Contrast this aesthetic mapping with aesthetic setting. This time, we won’t use aes(); we’ll just set the value of colour directly (Figure A.9):

p +
  geom_point(colour = "blue")
#> This is an untitled chart with no subtitle or caption.
#> It has x-axis 'xval' with labels 1, 2, 3 and 4.
#> It has y-axis 'yval' with labels 4, 6 and 8.
#> The chart is a set of 4 points.
#> The points are at:
#> (1, 3), 
#> (2, 5), 
#> (3, 6) and 
#> (4, 9)
#> It has colour set to vivid violet.
A scatter plot with colors set instead of mapped

Figure A.9: A scatter plot with colors set instead of mapped

We can also modify the scales; that is, the mappings from data to visual attributes. Here, we’ll change the x scale so that it has a larger range (Figure A.10):

p +
  geom_point() +
  scale_x_continuous(limits = c(0, 8))
#> This is an untitled chart with no subtitle or caption.
#> It has x-axis 'xval' with labels 0, 2, 4, 6 and 8.
#> It has y-axis 'yval' with labels 4, 6 and 8.
#> The chart is a set of 4 points.
#> The points are at:
#> (1, 3), 
#> (2, 5), 
#> (3, 6) and 
#> (4, 9)
A scatter plot with increased x range

Figure A.10: A scatter plot with increased x range

If we go back to the example with the colour = group mapping, we can also modify the color scale:

p +
  geom_point(aes(colour = group)) +
  scale_colour_manual(values = c("orange", "forestgreen"))
#> This is an untitled chart with no subtitle or caption.
#> It has x-axis 'xval' with labels 1, 2, 3 and 4.
#> It has y-axis 'yval' with labels 4, 6 and 8.
#> There is a legend indicating colour is used to show group, with 2 levels:
#> A shown as vivid orange yellow colour and 
#> B shown as vivid yellowish green colour.
#> The chart is a set of 4 points.
#> The points are at:
#> (1, 3) colour vivid orange yellow which maps to group = A, 
#> (2, 5) colour vivid yellowish green which maps to group = B, 
#> (3, 6) colour vivid orange yellow which maps to group = A and 
#> (4, 9) colour vivid yellowish green which maps to group = B
A scatter plot with modified colors and a different palette

Figure A.11: A scatter plot with modified colors and a different palette

Both times when we modified the scale, the guide also changed. With the x scale, the guide was the markings along the x-axis. With the color scale, the guide was the legend.
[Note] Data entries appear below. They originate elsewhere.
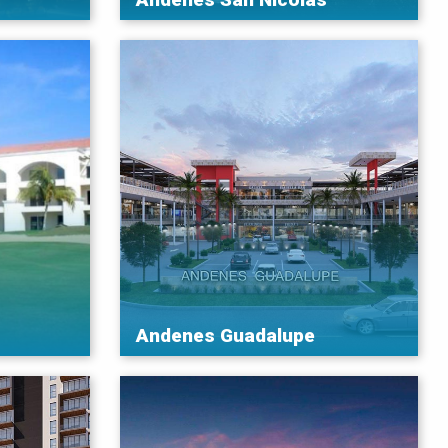
Andenes Guadalupe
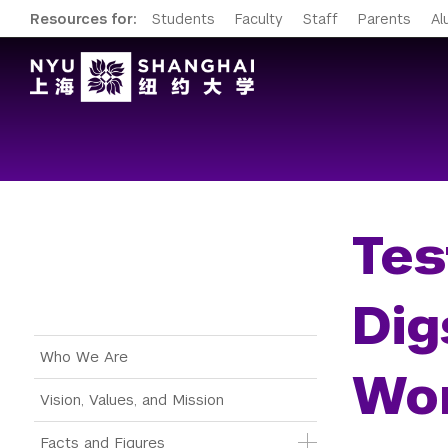
Resources for:
Students
Faculty
Staff
Parents
Al
Tes
Dig
Main Menu Tree
Who We Are
Wor
Vision, Values, and Mission
Facts and Figures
Notice that we’ve used + to join together the pieces. In this last example, we ended a line with +, then added more on the next line. If you are going to have multiple lines, you have to put the + at the end of each line, instead of at the beginning of the next line. Otherwise, R’s parser won’t know that there’s more stuff coming; it’ll think you’ve finished the expression and evaluate it.